While firing rates do not change within the targeted area, tDCS does induce large low-frequency oscillations in the underlying tissue. These oscillations alter functional connectivity, both locally and between distant brain areas, and these long-range changes correlate with tDCS’s effects on behavior. Together, these results are consistent with the idea that tDCS leads to widespread changes in brain activity and suggest that it may be a valuable method for cheaply and non-invasively altering functional connectivity in humans.
 
Some studies have shown that tDCS can improve verbal memory and cognition. And one small study found it might improve math retention.

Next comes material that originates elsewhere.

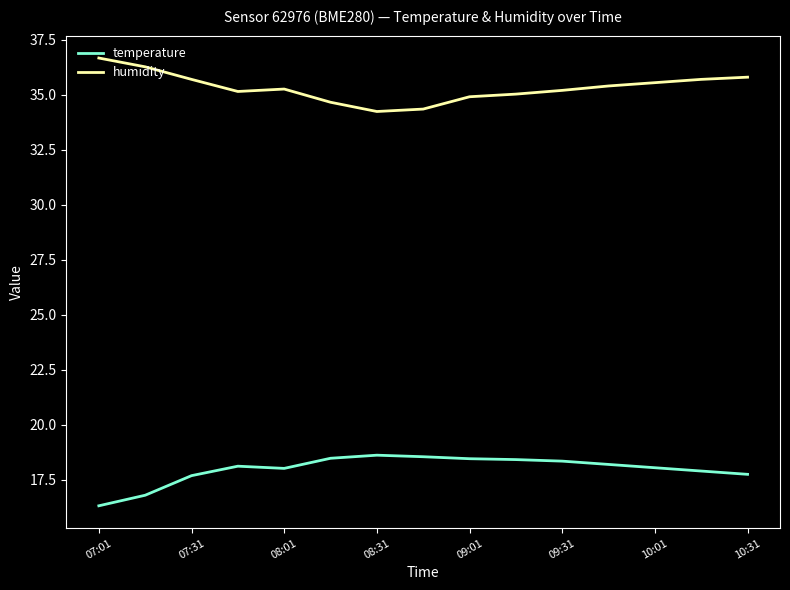

Which series has the largest total across all categories?

humidity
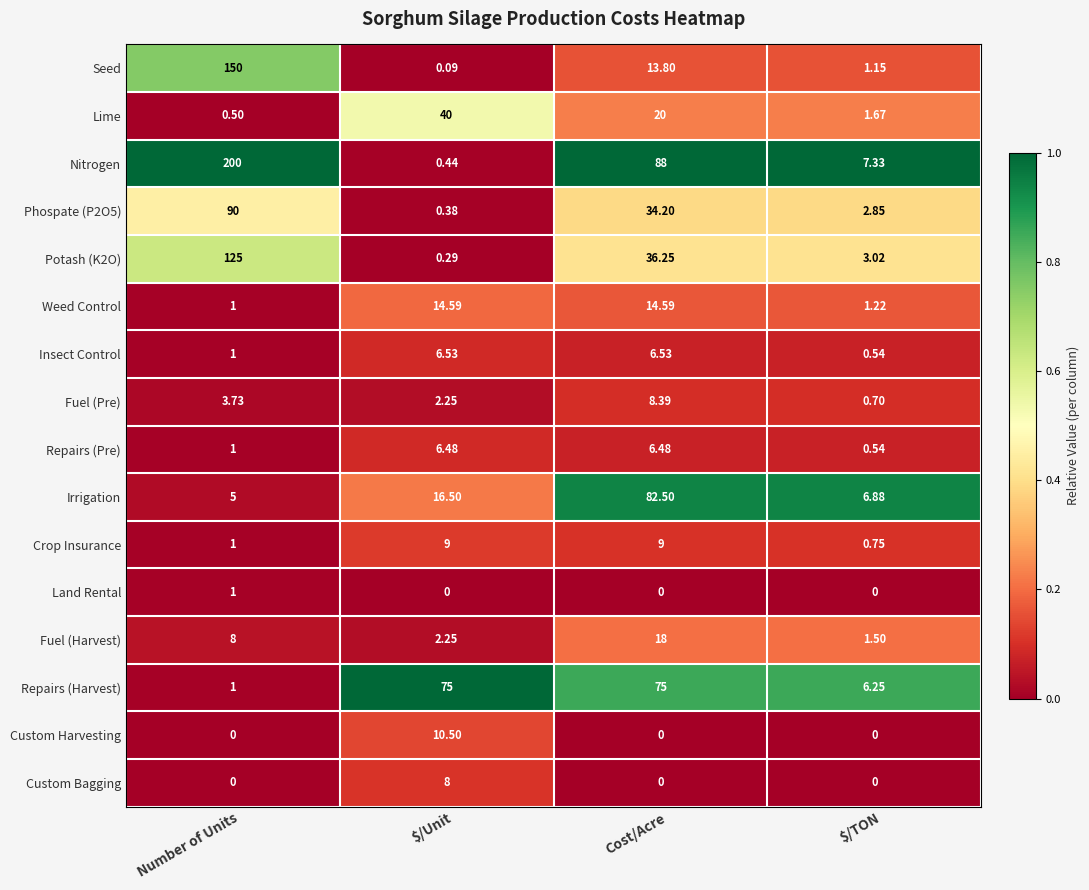

Where does the Irrigation series first go above 16?

$/Unit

Research has even suggested that tDCS might be useful in treating conditions such as depression, Parkinson’s, and chronic pain.
 
Praveen Pilly and colleagues set out, not only to show that tDCS works but reveal the mechanism behind it. In this study, applying tDCS to the right prefrontal cortex was shown to improve a macaque monkey’s performance in what researchers called an “associative learning task.” In yet to be published research, as part of the REM RAM Replay program, they proved it works in humans, too.
 
Static electrical fields applied just outside the brain increased coherence between the right prefrontal cortex and the left inferotemporal cortex (ITC). These areas control executive function, which has to do with managing time, paying attention, remembering details, and other tasks associated with learning.
 
What they found is that tDCS can influence brain oscillations. “Transcranial stimulation can cause many statistically significant neural changes,” Dr. Pilly said. “Changes in functional connectivity between areas in high frequency bands accounts for improvements within learning.”